Pyotr spent his childhood in the Altai, Uimon Valley. He was fond of drawing and wanted to become an artist. The eight-grader moved with his family to Moscow. In 1997, after receiving an incomplete secondary education, he entered the Moscow Theater Art Technical School (MTTU), after which he planned to enter the Stroganov Moscow State University of Arts and Industry, but after his father's death changed his decision and left the school after the second year of training.

In 1999, he entered the acting department of the Boris Shchukin Theatre Institute. In 2003 he graduated from the institute. He played a student Belyaev in the graduation performance "Beautiful People" based on the play of Ivan Turgenev, where actors Grigory Antipenko and Olga Lomonosova were also engaged. In September 2003, the performance "Beautiful People" won the prize of the newspaper Moskovskij Komsomolets as the best performance of the season in the nomination "Beginners".

After graduating from the Theater Institute, he served at the Moscow Stanislavsky Drama Theater.

His first major role in film was of Lyonka in 101 km (2001), directed by Leonid Maryagin. Pyotr received wide popularity when he played Danila in the popular teen television series Club (2006), which became the most successful and rated project in the history of the television channel MTV Russia. After the third season, Pyotr left the project and began preparing for the shooting in the sci-fi film directed by Fyodor Bondarchuk Dark Planet (2008) based on the novel of the same name by Arkady and Boris Strugatsky.
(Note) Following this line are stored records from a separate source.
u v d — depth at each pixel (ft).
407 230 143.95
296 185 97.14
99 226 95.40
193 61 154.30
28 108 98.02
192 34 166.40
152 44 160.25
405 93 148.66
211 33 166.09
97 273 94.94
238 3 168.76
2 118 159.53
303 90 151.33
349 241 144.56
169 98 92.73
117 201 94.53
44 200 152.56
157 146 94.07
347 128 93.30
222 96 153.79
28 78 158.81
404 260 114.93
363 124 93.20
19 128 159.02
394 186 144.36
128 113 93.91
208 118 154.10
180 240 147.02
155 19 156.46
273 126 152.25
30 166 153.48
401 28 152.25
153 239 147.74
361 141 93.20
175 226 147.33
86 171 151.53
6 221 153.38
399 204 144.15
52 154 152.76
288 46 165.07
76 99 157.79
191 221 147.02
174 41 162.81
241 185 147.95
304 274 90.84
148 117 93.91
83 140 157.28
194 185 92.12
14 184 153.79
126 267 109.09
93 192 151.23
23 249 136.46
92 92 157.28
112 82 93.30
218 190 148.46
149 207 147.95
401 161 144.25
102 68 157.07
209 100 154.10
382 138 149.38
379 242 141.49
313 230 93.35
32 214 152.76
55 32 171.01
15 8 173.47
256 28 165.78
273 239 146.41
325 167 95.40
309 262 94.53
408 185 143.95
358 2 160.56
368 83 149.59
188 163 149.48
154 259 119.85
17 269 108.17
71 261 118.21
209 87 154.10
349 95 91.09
In 2009, Pyotr appeared in one of his most significant projects at that time – Russia 88, a Russian pseudo-documentary film drama directed by Pavel Bardin about the youth subculture of the white power skinheads. It premiered 59th Berlin International Film Festival in the "Panorama" section.

In 2011 Pyotr acted in the film The PyraMMMid directed by Eldar Salavatov. The plot is based on the novel of the same name by Sergei Mavrodi, founder of the pyramid scheme MMM.

Fyodorov played the lead role in the film Stalingrad made in 2013 by director Fyodor Bondarchuk which broke box-office records for Russian films upon its release.

In the successful New Year comedies Yolki 2 (2011) and Yolki 3 (2013), Pyotr Fyodorov played Nikolai Kravchuk.

He played a supporting role in the 2014 film Territory by Aleksandr Melnik, a screen version of the novel of the same name by Oleg Kuvaev, which tells of the discovery of a gold-bearing deposit in the late 1950s of the 20th century.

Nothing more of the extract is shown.